Others depend more on containing the team's natural inclination to add more features. I will limit myself to two significant examples.

The first feature is the introduction of discriminant for classes. This is something that exists in no other language that has OOP features, and apparently for good reasons when we see the complexity that the interaction of classes and discriminants has induced in 9X. Besides complexity, the other reason why other languages have avoided discriminants for classes is that they are not that useful for the dynamic style of programming that is customary for the applications contemplated. Discriminants serve for static parameterization, but the style of programming used for, say windows applications, liberally uses dynamic creation and quite justifyably so when you consider the decreasing costs of processors. So this is the domain of late binding, of dynamic dispatching, and if you need to have a string, you naturally allocate it dynamically (where a static view would have used discriminants). So the inability to sort out objectives, and to choose, results in significant complexity without real gain.

The second example is in the area of separate compilation. Early Ada compilers were slow and the need to optimize compilations was very acute. Fortunately, you can now compile well over 100,000 lines in an hour on a very low cost machine (a 486) so that this is now a problem of the past. But this problem of the past has resulted in the 9X feature of hierarchical libraries.
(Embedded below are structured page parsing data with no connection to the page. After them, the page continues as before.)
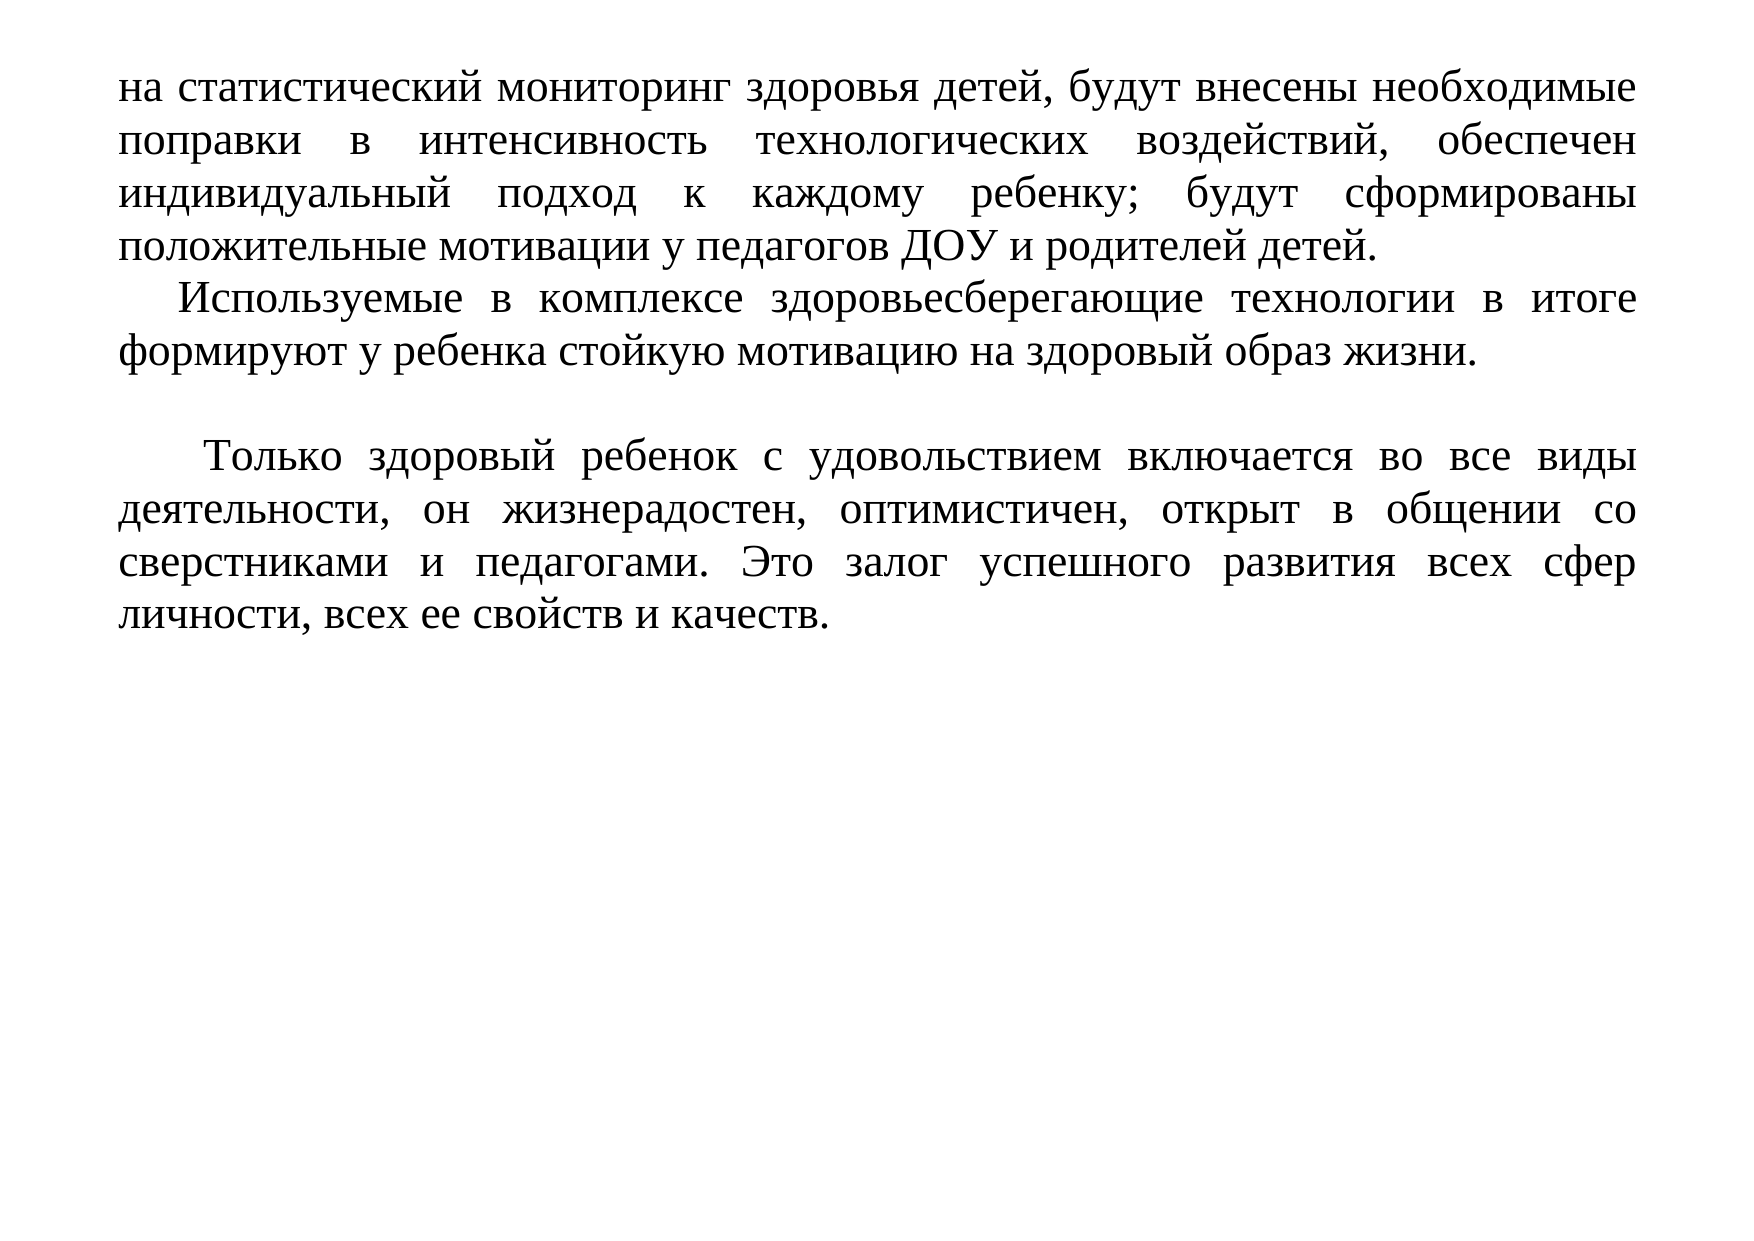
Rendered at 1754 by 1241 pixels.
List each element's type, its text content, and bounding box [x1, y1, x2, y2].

text Только здоровый ребенок с удовольствием включается во все виды деятельности, он жизнерадостен, оптимистичен, открыт в общении со сверстниками и педагогами. Это залог успешного развития всех сфер личности, всех ее свойств и качеств. [118, 428, 1639, 639]
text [118, 59, 1639, 270]
text Используемые в комплексе здоровьесберегающие технологии в итоге формируют у ребенка стойкую мотивацию на здоровый образ жизни. [118, 270, 1639, 375]
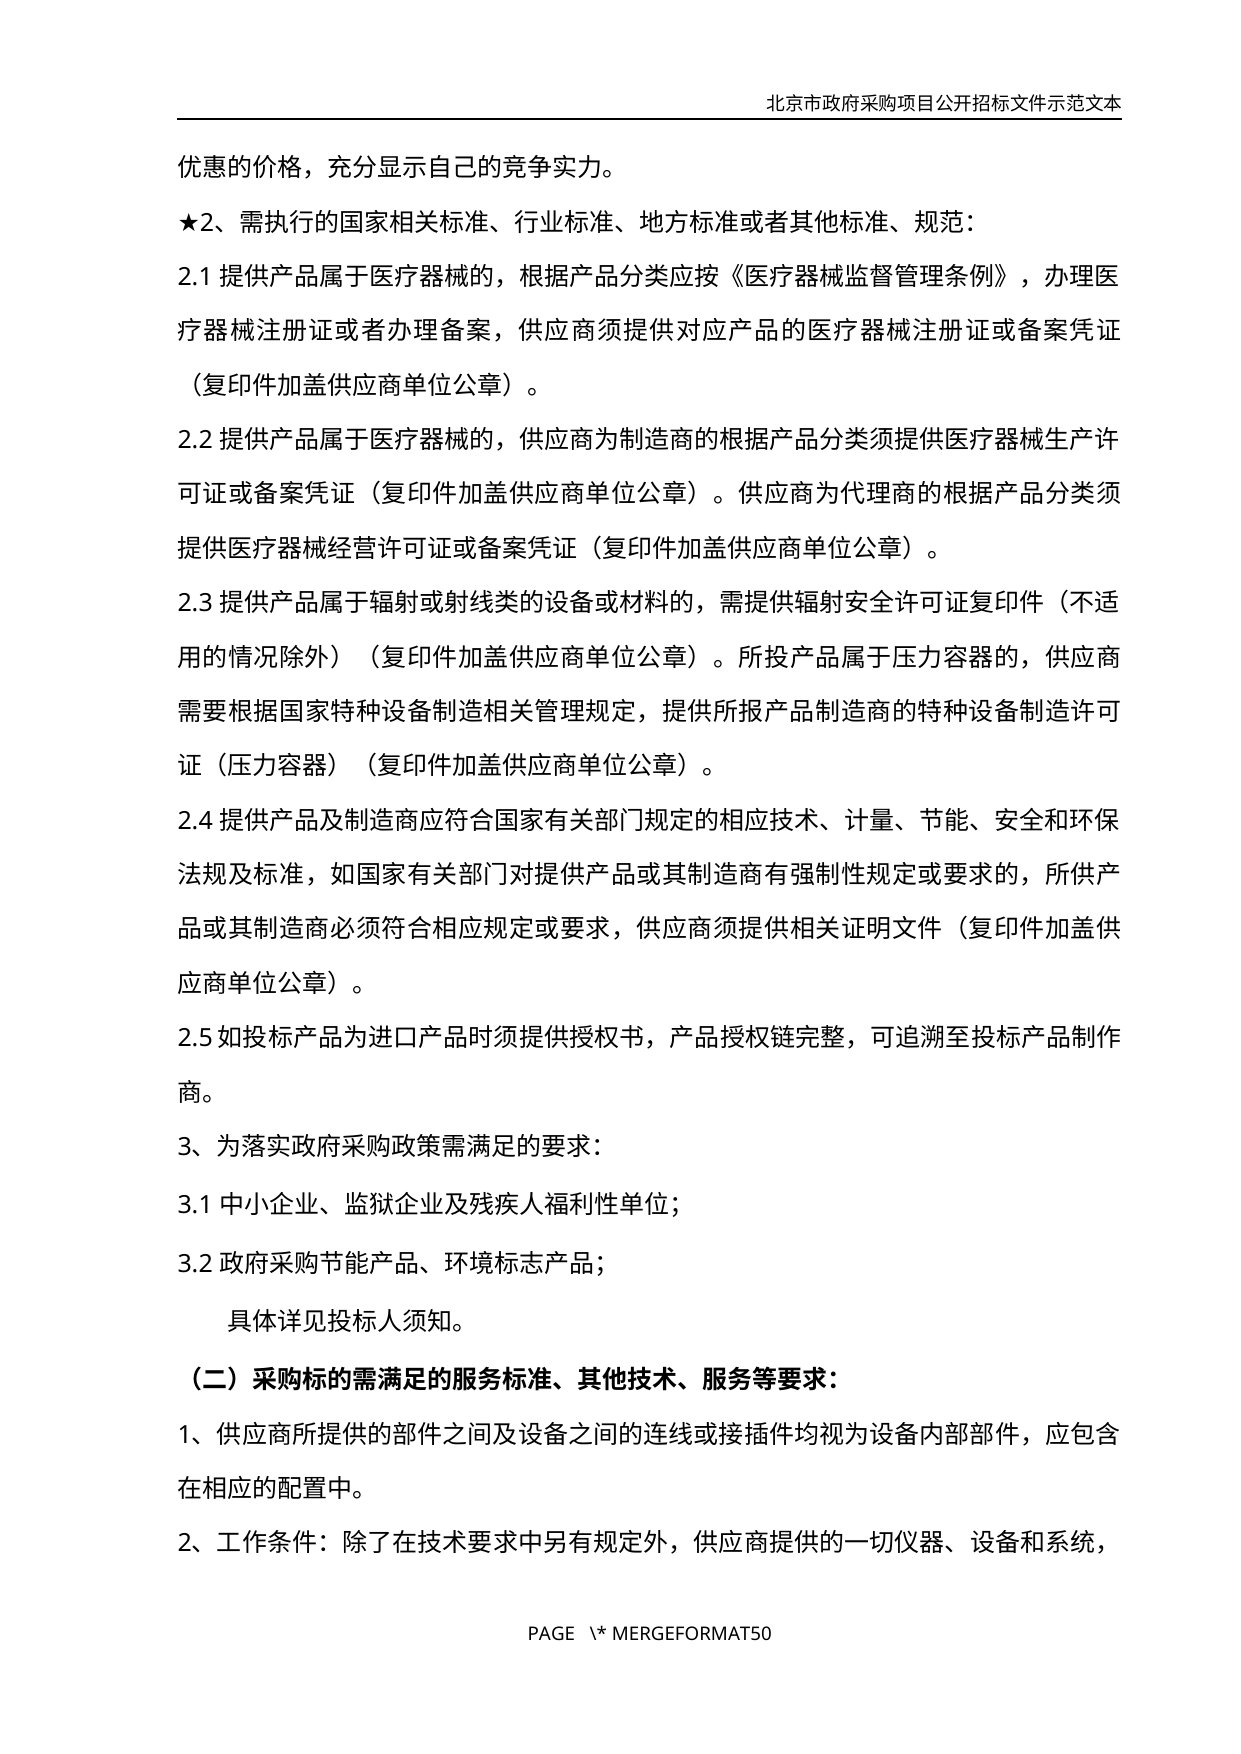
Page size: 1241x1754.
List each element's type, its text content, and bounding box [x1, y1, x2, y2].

text 2.3 提供产品属于辐射或射线类的设备或材料的，需提供辐射安全许可证复印件（不适用的情况除外）（复印件加盖供应商单位公章）。所投产品属于压力容器的，供应商需要根据国家特种设备制造相关管理规定，提供所报产品制造商的特种设备制造许可证（压力容器）（复印件加盖供应商单位公章）。 [177, 583, 1122, 782]
text 2.5如投标产品为进口产品时须提供授权书，产品授权链完整，可追溯至投标产品制作商。 [177, 1018, 1122, 1108]
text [177, 1523, 1122, 1559]
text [177, 148, 1122, 184]
text 2.2 提供产品属于医疗器械的，供应商为制造商的根据产品分类须提供医疗器械生产许可证或备案凭证（复印件加盖供应商单位公章）。供应商为代理商的根据产品分类须提供医疗器械经营许可证或备案凭证（复印件加盖供应商单位公章）。 [177, 419, 1122, 564]
text 2.4 提供产品及制造商应符合国家有关部门规定的相应技术、计量、节能、安全和环保法规及标准，如国家有关部门对提供产品或其制造商有强制性规定或要求的，所供产品或其制造商必须符合相应规定或要求，供应商须提供相关证明文件（复印件加盖供应商单位公章）。 [177, 800, 1122, 999]
text 1、供应商所提供的部件之间及设备之间的连线或接插件均视为设备内部部件，应包含在相应的配置中。 [177, 1414, 1122, 1505]
text ★2、需执行的国家相关标准、行业标准、地方标准或者其他标准、规范： [177, 202, 1122, 238]
list 3.1 中小企业、监狱企业及残疾人福利性单位； [177, 1185, 1122, 1221]
text （二）采购标的需满足的服务标准、其他技术、服务等要求： [177, 1360, 1122, 1396]
list 3.2 政府采购节能产品、环境标志产品； [177, 1243, 1122, 1279]
list 3、为落实政府采购政策需满足的要求： [177, 1126, 1122, 1163]
list 具体详见投标人须知。 [177, 1301, 1122, 1338]
text 2.1 提供产品属于医疗器械的，根据产品分类应按《医疗器械监督管理条例》，办理医疗器械注册证或者办理备案，供应商须提供对应产品的医疗器械注册证或备案凭证（复印件加盖供应商单位公章）。 [177, 256, 1122, 401]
I will argue that this is again unneeded complexity. First, we have to recognize that current Ada already goes much beyond other languages for separate compilation of interfaces. Other languages such as Turbo Pascal for Windows do allow a form of package - the Pascal units - but the interface and the body are one single text. So you would expect Turbo Pascal compilation to be slow ... except that the compiler is smart enough to distinguish changes to the interface from changes to the implementation. This shows the path: if you still think that the kind of compilation optimization that motivates hierarchical libraries is relevant, you can achieve it by a more sophisticated compiler without need to increase the size of the language. The feature may be well-designed, but it is nevertheless dead weight. In addition, it has been shown to undermine one of the most valuable conceptual assets of Ada: the safety of packages (with unwanted self-proclaimed children getting access to the private part).
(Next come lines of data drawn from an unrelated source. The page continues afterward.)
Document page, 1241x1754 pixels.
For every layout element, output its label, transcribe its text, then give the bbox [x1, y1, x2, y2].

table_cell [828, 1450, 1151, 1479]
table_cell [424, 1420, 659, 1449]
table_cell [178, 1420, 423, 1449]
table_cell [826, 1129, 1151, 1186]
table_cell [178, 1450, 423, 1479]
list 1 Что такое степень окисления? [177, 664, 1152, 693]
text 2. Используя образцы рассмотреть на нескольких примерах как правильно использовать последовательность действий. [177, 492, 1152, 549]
The fact that a feature is well designed does not mean that it has to be part of the language: designing the architecture of a programming language is about choice and responsible choice is always "either/or", rarely "all of". Failing to choose will mean more to learn, more to implement, less efficiency, and less chances for Ada to succeed.

Conclusion

I have certainly hesitated before sending this open letter. Some very good friends have expressed concerns about possible negative impact on Ada. Clearly, my present assessment of the situation is quite different and I think that the 9X program requires a very substantial reorientation to succeed: I see more risk in continuing in the present course than in attempting a courageous reorientation.

Others who share my concerns have reacted on the assumption that, anyway, it is too late. My hope is that this is not the case, and my belief is that the current plans and schedules are unrealistic to the degree that a reorientation is the only way to achieve something in a reasonable time. In 1981, Larry Druffel sponsored a parallel group - Emilion - to study an alternative. This could be an example to follow.
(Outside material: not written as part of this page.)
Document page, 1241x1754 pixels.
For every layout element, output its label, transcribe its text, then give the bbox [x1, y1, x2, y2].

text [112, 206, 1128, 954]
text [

In acknowledgment of the fact that it has not been possible for me to make an effective contribution, and also in view of my reluctance to be associated with something whose complexity I disapprove and whose aesthetics I can neither see nor share, I will no longer participate to Distinguished Reviewers meetings and would like my name to be removed from the list. I will see if I can be more effective from outside the group (for that matter, I would like to be on the list of Volunteer Reviewers).

I was looking forward to be one of those promoting 9X but this does not appear to be possible at the present time.